## [TASK INSTRUCTIONS]
In the entries below, which lines run from the one containing "Democracy in Athens" to the one containing "Encourage spelling practice"? Copy exactly those lines, ends included, and no others.
____ RECORD EXCERPTS
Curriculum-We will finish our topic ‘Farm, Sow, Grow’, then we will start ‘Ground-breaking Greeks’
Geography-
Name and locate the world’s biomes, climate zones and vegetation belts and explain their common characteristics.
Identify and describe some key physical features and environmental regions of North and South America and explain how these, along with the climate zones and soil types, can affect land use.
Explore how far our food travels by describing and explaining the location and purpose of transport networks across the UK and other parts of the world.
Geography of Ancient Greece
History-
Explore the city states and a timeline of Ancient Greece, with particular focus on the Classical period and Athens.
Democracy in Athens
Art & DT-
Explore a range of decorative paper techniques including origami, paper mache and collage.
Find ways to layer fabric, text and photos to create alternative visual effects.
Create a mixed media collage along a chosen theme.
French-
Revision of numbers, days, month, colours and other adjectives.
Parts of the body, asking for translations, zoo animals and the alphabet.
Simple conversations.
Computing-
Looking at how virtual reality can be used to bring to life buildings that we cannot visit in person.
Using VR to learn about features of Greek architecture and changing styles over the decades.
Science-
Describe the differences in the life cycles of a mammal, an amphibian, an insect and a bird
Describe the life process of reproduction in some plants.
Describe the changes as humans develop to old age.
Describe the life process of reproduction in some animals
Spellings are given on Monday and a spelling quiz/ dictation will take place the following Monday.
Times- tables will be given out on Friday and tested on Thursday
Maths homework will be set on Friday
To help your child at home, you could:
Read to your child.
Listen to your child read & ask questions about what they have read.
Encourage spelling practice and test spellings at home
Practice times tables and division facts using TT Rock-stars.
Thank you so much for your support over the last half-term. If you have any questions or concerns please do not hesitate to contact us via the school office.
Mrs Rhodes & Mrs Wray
________
____ RECORD EXCERPTS
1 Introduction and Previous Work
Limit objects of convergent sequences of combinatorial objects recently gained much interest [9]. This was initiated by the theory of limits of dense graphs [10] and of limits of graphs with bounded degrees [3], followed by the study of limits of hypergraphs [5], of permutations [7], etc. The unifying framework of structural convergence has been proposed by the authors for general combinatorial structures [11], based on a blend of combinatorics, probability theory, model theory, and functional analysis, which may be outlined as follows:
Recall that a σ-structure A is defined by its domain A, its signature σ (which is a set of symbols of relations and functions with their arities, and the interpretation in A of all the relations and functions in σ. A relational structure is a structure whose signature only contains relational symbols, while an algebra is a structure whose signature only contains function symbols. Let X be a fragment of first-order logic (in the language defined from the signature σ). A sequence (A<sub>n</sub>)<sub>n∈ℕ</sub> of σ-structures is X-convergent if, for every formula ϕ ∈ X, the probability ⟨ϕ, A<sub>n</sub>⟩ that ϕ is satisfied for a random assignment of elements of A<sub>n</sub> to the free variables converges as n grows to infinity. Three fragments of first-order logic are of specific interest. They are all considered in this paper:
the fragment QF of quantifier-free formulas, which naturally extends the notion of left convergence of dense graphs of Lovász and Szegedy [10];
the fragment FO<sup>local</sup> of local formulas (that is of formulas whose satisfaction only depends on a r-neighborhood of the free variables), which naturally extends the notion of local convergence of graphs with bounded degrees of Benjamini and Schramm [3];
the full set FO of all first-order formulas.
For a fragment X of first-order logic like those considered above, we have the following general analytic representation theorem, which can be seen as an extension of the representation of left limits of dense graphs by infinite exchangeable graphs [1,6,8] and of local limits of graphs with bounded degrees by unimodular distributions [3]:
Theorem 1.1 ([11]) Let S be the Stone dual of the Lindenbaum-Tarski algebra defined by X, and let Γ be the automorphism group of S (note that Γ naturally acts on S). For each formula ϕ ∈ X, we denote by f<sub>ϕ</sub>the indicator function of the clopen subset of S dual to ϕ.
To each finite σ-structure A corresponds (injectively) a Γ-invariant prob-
________
## [EXERCISE SOLUTION]
Democracy in Athens
Art & DT-
Explore a range of decorative paper techniques including origami, paper mache and collage.
Find ways to layer fabric, text and photos to create alternative visual effects.
Create a mixed media collage along a chosen theme.
French-
Revision of numbers, days, month, colours and other adjectives.
Parts of the body, asking for translations, zoo animals and the alphabet.
Simple conversations.
Computing-
Looking at how virtual reality can be used to bring to life buildings that we cannot visit in person.
Using VR to learn about features of Greek architecture and changing styles over the decades.
Science-
Describe the differences in the life cycles of a mammal, an amphibian, an insect and a bird
Describe the life process of reproduction in some plants.
Describe the changes as humans develop to old age.
Describe the life process of reproduction in some animals
Spellings are given on Monday and a spelling quiz/ dictation will take place the following Monday.
Times- tables will be given out on Friday and tested on Thursday
Maths homework will be set on Friday
To help your child at home, you could:
Read to your child.
Listen to your child read & ask questions about what they have read.
Encourage spelling practice and test spellings at home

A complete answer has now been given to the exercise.